### Text block
Cai Tao, an associate research fellow at the Tianjin Institute of Industrial Biotechnology, Chinese Academy of Sciences, shows starch synthesized at a lab. (Photo/China Science Daily)

Scientists at the Tianjin Institute of Industrial Biotechnology (TIIB), Chinese Academy of Sciences, recently realized artificial synthesis of starch from carbon dioxide (CO2) in a lab for the first time in the world, a major breakthrough in synthesizing starch. The research result was published online on international academic journal Science on Sept. 24.

“The breakthrough means we will be able to use CO2 as the raw material and produce the starch we need in a manufacturing shop through a process similar to brewing beer,” said Ma Yanhe, director general of the TIIB.

As the principal component of grain and an important industrial raw material, starch is currently produced mainly by crops, which turn sunlight, CO2 and water into starch through photosynthesis. Researchers have been trying to improve the life process of photosynthesis for long, hoping to increase the utilization efficiency of CO2 and light energy and eventually make starch production more efficient.

Researchers at the TIIB have pioneered a pathway to artificial synthesis of starch from CO2 and hydrogen produced through electrolysis of water. Consisting of 11 core biochemical reactions, the pathway is about 8.5 times faster than corn in producing starch.

From the perspective of energy conversion, photosynthesis is the process in which green plants turn the energy obtained from sunlight into chemical energy stored in starch. Therefore, how to efficiently turn light energy into chemical energy and store it became the key to the success in artificial synthesis of starch.

A diagram of a pathway to artificial synthesis of starch from carbon dioxide. (Photo/Courtesy of Tianjin Institute of Industrial Biotechnology, Chinese Academy of Sciences)

“We thought of turning light energy into electric energy first and eventually chemical energy,” said Wang Qinhong, deputy director general of the TIIB.

“First of all, we turn light energy into electric energy through photovoltaic power generation and produce hydrogen through electrolysis of water using the electric energy. Then we use the hydrogen and catalyst to reduce CO2 to methanol, thus converting electric energy into chemical energy in methanol. The energy conversion efficiency in the process exceeds 10 percent, which is far more than the energy utilization efficiency of photosynthesis,” said Wang.

### Activities
**a)** Set down the passage of the starch synthesis article between "Scientists at the" and "on Sept. 24.", inclusive.
**b)** Answer these questions from the starch synthesis article:
(i) On what date was the research result published online in Science?
(ii) How many core biochemical reactions make up the pathway to artificial synthesis of starch?
(iii) What position does Wang Qinhong hold at the TIIB?
**c)** List every person named in the starch synthesis article.

### Entries shown

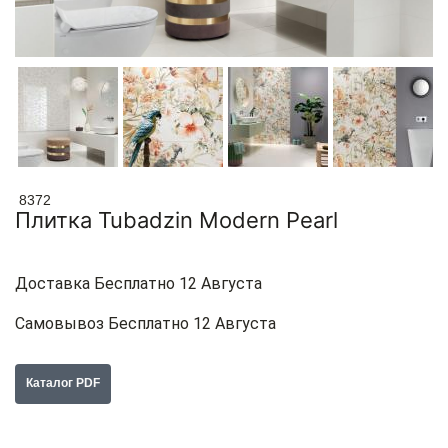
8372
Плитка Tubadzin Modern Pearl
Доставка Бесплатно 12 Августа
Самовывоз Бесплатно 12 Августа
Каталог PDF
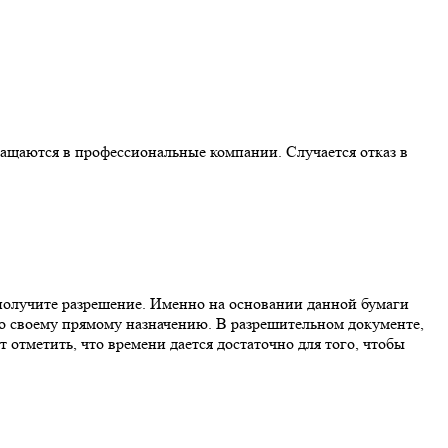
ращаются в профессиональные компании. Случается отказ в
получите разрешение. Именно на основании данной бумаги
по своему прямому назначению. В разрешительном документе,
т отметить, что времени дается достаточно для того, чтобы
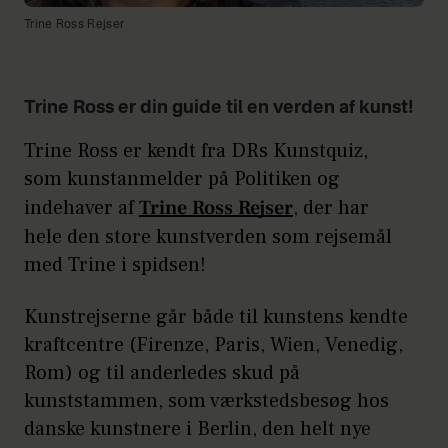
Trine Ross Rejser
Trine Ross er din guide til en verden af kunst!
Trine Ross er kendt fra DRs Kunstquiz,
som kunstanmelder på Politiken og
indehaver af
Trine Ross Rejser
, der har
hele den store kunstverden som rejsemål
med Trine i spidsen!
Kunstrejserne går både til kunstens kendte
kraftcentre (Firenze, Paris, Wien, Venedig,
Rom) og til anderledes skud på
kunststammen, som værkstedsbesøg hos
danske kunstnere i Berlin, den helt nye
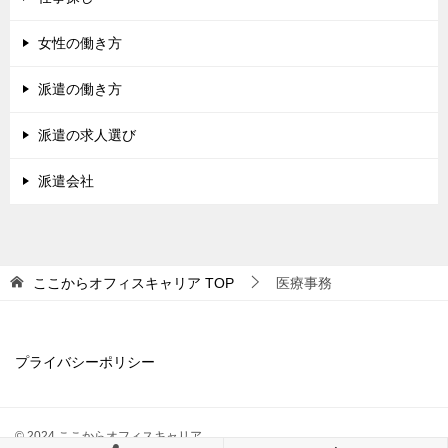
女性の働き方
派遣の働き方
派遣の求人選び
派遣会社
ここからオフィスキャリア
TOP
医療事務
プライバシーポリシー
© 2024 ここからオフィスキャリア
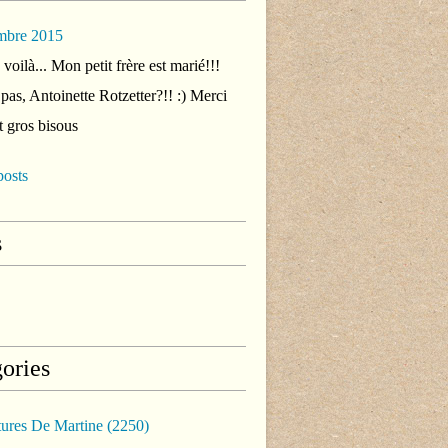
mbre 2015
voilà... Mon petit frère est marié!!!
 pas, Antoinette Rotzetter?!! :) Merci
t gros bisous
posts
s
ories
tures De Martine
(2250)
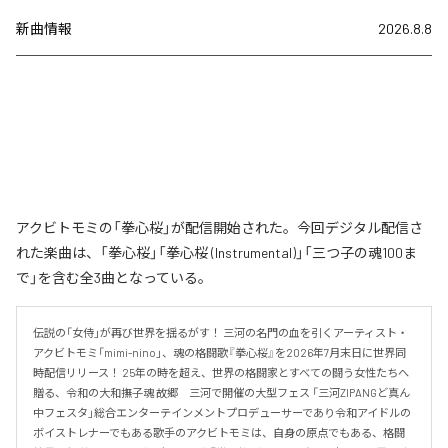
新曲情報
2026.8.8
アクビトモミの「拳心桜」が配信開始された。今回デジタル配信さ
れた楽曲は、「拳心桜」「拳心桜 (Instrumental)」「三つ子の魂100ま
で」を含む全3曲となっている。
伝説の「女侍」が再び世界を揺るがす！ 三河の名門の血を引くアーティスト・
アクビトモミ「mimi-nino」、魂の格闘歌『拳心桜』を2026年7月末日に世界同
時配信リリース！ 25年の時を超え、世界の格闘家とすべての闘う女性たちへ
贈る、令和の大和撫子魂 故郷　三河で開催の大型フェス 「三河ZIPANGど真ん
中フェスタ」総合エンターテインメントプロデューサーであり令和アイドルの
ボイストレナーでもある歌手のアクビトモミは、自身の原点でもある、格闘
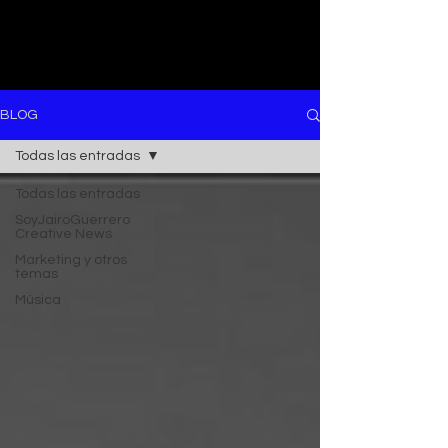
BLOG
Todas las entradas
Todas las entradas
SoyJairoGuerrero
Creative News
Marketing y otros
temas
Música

---

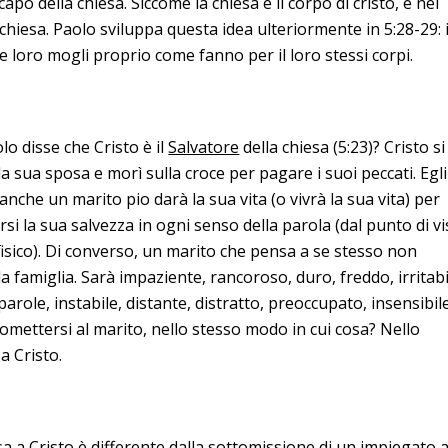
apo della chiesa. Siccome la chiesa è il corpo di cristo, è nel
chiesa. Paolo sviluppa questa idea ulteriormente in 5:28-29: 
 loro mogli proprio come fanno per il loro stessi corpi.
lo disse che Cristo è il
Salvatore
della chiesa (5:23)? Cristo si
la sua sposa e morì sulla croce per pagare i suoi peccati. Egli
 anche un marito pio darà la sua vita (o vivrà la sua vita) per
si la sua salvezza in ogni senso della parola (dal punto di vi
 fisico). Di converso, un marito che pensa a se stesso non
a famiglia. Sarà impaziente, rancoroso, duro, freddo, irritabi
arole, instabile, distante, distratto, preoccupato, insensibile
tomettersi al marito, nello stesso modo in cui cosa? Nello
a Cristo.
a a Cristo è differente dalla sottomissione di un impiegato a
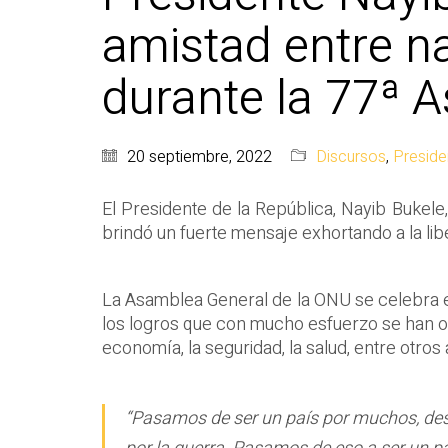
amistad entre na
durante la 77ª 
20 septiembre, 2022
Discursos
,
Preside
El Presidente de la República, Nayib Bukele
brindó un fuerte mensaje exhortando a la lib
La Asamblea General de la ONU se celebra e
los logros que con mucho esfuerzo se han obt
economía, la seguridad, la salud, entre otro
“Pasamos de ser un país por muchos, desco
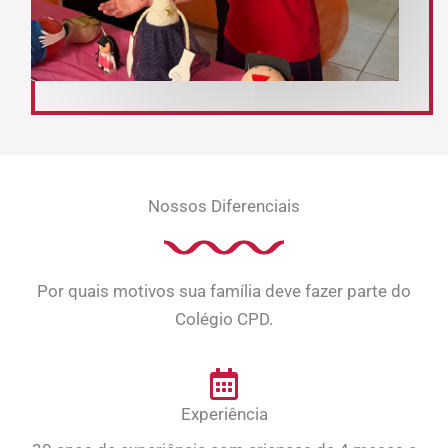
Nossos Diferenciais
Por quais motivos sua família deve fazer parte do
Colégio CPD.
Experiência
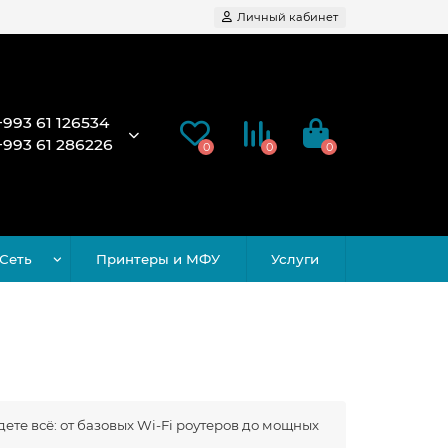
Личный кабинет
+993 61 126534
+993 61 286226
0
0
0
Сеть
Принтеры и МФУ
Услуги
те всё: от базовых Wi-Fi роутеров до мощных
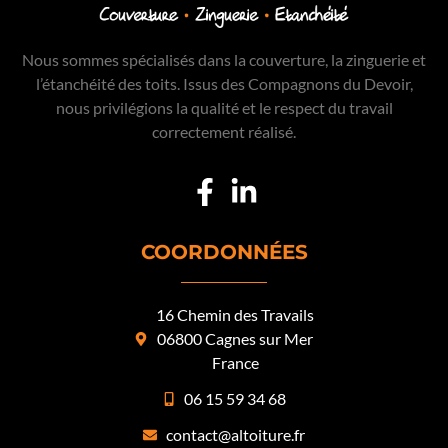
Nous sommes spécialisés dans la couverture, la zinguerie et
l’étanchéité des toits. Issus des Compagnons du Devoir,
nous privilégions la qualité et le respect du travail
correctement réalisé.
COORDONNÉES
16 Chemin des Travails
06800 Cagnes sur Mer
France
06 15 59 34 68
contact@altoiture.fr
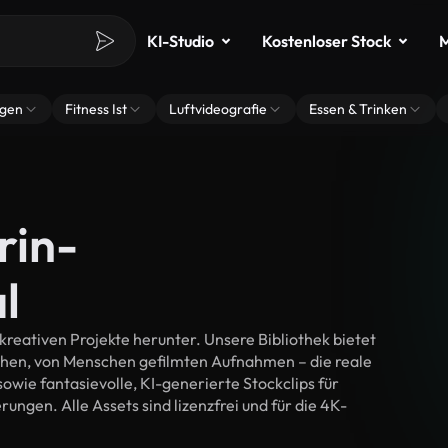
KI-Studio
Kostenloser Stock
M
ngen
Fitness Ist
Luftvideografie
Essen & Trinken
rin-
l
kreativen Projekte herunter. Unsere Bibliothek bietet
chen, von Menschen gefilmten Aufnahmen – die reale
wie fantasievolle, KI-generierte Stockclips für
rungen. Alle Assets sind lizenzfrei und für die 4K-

### Answer set
**a)**
Scientists at the Tianjin Institute of Industrial Biotechnology (TIIB), Chinese Academy of Sciences, recently realized artificial synthesis of starch from carbon dioxide (CO2) in a lab for the first time in the world, a major breakthrough in synthesizing starch. The research result was published online on international academic journal Science on Sept. 24.

**b)**
(i) Sept. 24
(ii) 11
(iii) Deputy director general

**c)**
Cai Tao
Ma Yanhe
Wang Qinhong